[Arbeitsanweisung]: Gib bitte den Abschnitt Zeile für Zeile unverändert wieder, der mit der Zeile beginnt, die "NEM VÁRT HELYEN IS OKOZHAT PROBLÉMÁKAT AZ" enthält, und mit der Zeile endet, die "Szólj hozzá!" enthält. Beide Zeilen gehören dazu.

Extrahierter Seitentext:
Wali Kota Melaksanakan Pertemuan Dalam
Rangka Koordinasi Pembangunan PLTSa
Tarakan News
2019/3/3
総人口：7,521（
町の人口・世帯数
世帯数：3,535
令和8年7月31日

* * *

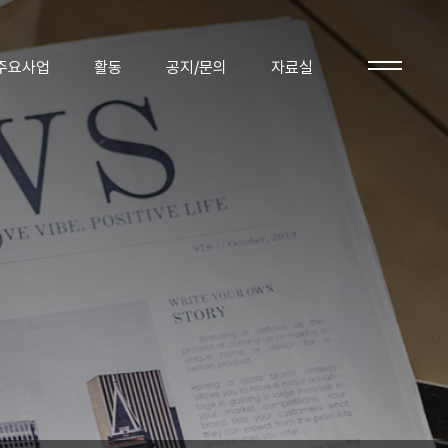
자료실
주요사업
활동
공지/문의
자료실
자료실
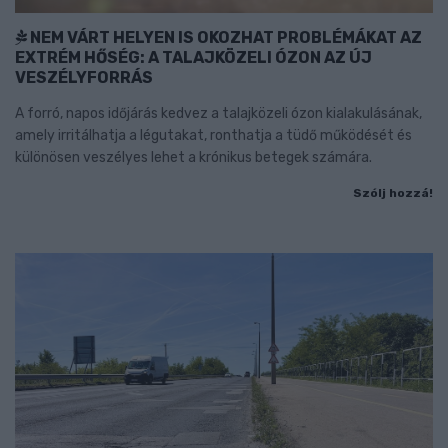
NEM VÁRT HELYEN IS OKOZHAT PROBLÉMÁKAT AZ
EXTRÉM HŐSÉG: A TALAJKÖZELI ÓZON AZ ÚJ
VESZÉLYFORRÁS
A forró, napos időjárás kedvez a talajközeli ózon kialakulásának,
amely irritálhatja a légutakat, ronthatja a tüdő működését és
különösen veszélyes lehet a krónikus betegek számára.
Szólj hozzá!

--

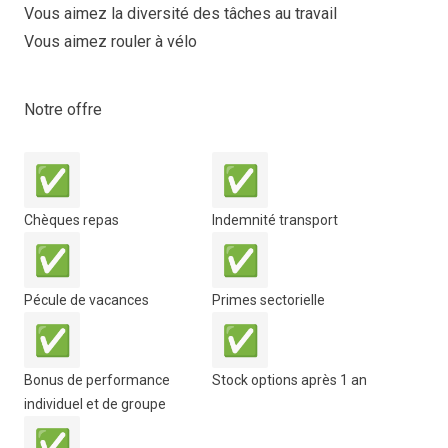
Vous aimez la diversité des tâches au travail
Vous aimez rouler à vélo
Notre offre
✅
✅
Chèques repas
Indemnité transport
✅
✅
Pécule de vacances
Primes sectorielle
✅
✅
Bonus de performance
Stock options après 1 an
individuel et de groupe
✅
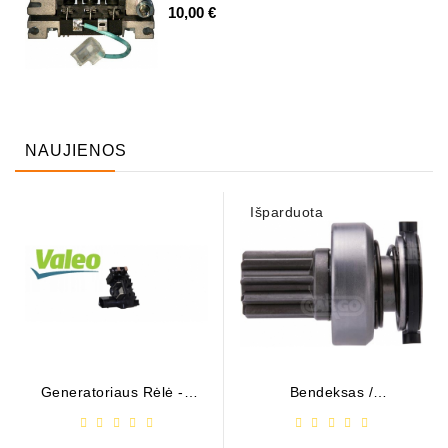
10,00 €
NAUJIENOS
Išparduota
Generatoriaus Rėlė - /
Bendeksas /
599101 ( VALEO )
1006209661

[Ausgabe unten]:
NEM VÁRT HELYEN IS OKOZHAT PROBLÉMÁKAT AZ
EXTRÉM HŐSÉG: A TALAJKÖZELI ÓZON AZ ÚJ
VESZÉLYFORRÁS
A forró, napos időjárás kedvez a talajközeli ózon kialakulásának,
amely irritálhatja a légutakat, ronthatja a tüdő működését és
különösen veszélyes lehet a krónikus betegek számára.
Szólj hozzá!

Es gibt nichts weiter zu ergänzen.